Maybe you could start on SP. It looks like a lot of pieces are coming together here to support further adoption of that technology, whether that's additional clearances from a procedure standpoint or additional instrumentation. Maybe just give us a sense of where we are in bringing SP to a point where that adoption curve can accelerate, whereby that becomes a more meaningful percentage of placements? And I guess, if you could also contextualize that, is that additive to the overall addressable procedure market? Or does it become a choice of a typical da Vinci 5 procedure or SP?

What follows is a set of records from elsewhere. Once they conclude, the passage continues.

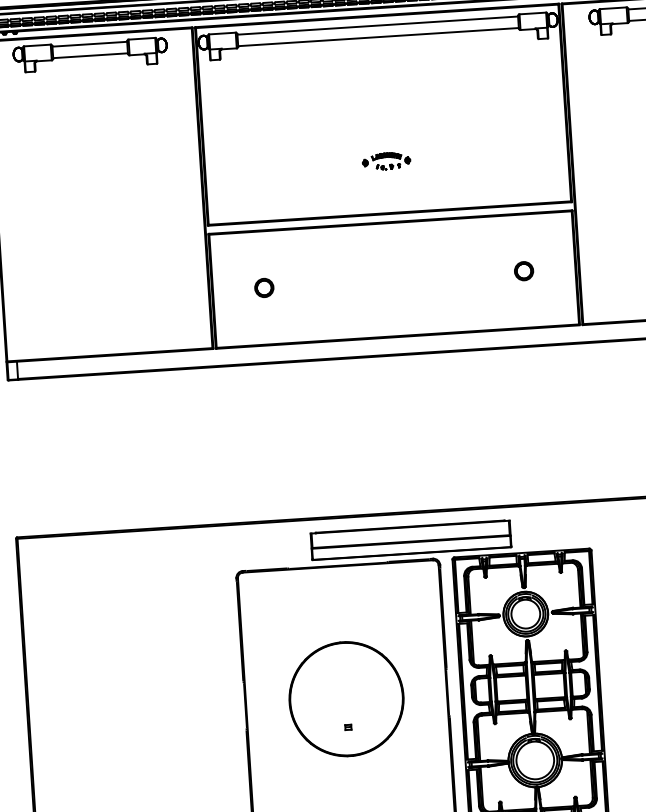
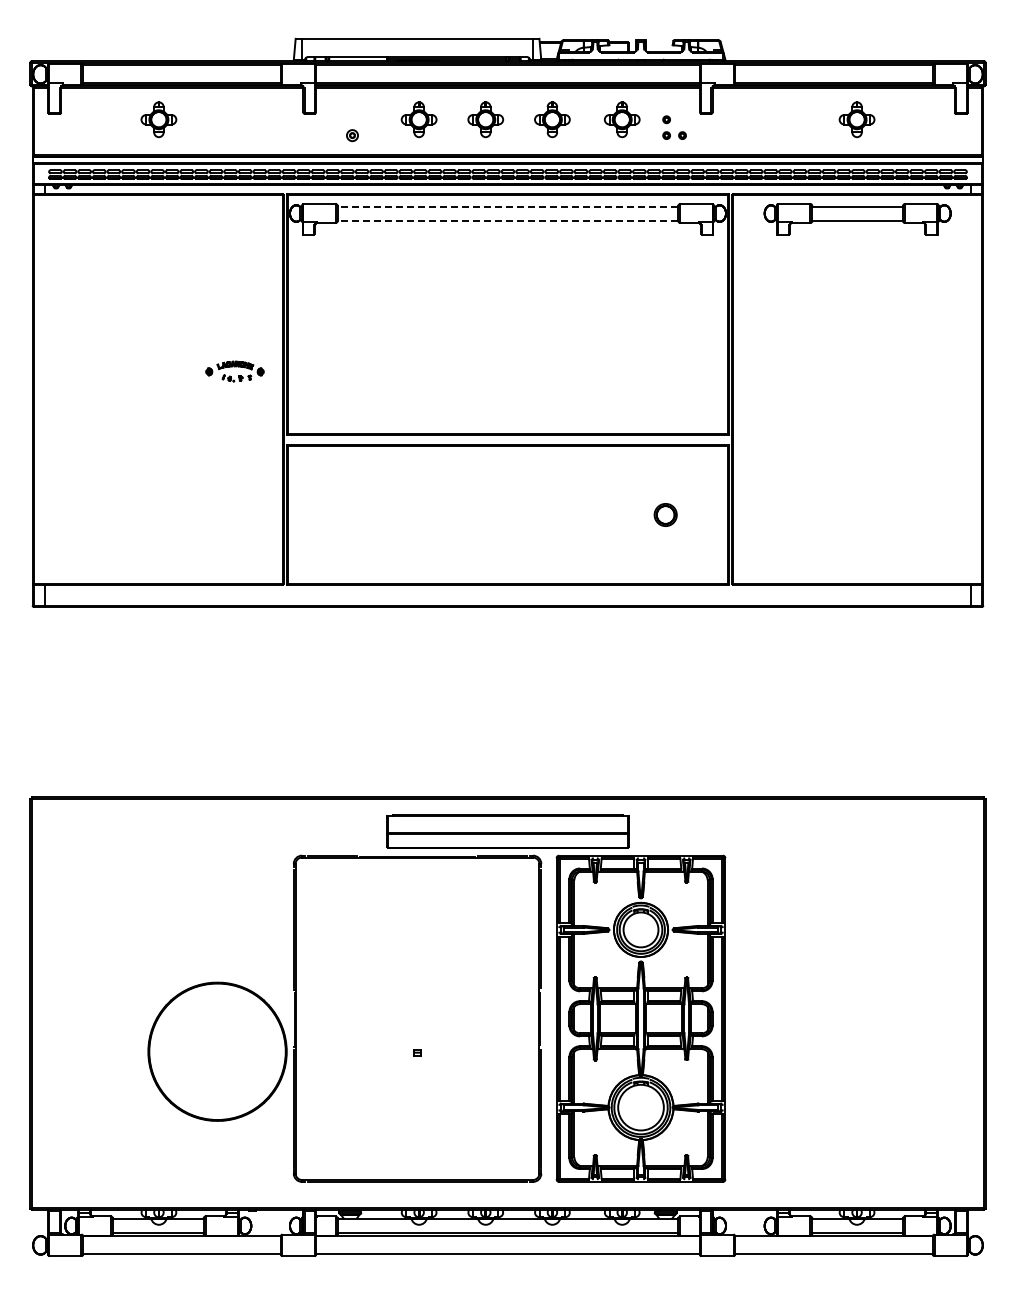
line: (377, 25) -> (507, 206), solid -> dashed
line: (378, 37) -> (507, 220), solid -> dashed
part: (90, 54) -> (158, 219), removed
part: (386, 161) -> (234, 371), moved
part: (264, 287) -> (350, 514), removed
part: (346, 698) -> (217, 1051), moved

Yes. I guess I would say, if you look at the kind of procedure growth over the last year or so, it's been strong, 68% this last quarter. That strength has been in part driven by additional geographical clearances and additional procedure clearances, particularly in the U.S. I think that that continues over some period. It's not that it suddenly inflects and accelerates from where it is; I think we continue that progression on some reasonable pace. If you look at the question of long-term, what are the incremental opportunities that are different from multi-port, that multi-port is not going to serve and therefore, in effect, expands our total addressable market. I think those opportunities exist. Nipple-sparing mastectomy is a good example. Obviously, that's in an early stage. You have some work being done to see if SP is better than alternatives, including multi-port. Of course, that's been largely an exchange between one stream or one set of procedures that we have to another. There's work in our labs that's super interesting for additional disease states that aren't served today. That said, our current focus is on the opportunity we have. We have still a long way to go in each of the markets where we're cleared and for the new indications that we've added. The next year or two is where our focus is. But I think the long-term opportunity for SP is perhaps a little underestimated. Maybe I'd just add. In each of the markets, we take a localized approach to how we engage and what our strategy is there. Each of those markets has a strict strategic plan, and that results in us investing differentially in each of those markets. For OUS, as you've seen, we'll go direct in markets already where we think the opportunity makes sense for us. There may also be instances where we start to look at localized manufacturing, which is becoming increasingly important for some of those markets. The final thing I'd say is, we have ambitions internationally, just given we're earlier in penetration. There may be additional markets that we franchise with distributors that we don't do business in today.

Okay. That was our last question. Thank you for all the questions. In closing, we continue to believe there's a substantial and durable opportunity to fundamentally improve surgery and acute interventions. Our teams continue to work closely with hospitals, physicians and care teams in pursuit of what our customers have termed the Quintuple Aim: better and more predictable patient outcomes, better experiences for patients, better experiences for their care teams, lower total cost of care and finally, increased access to care. We believe value creation in surgery and acute care is foundationally human. It flows from respect for and understanding of patients and care teams and their needs and their environment. At Intuitive, we envision a future of care that is less invasive and profoundly better, where diseases are identified earlier and treated quickly so patients can get back to what matters most. Thank you for your support on this extraordinary journey. We look forward to talking with you again in 3 months.

Operator

This concludes today's conference call. Thank you for participating, and you may now disconnect. Everyone, have a great day.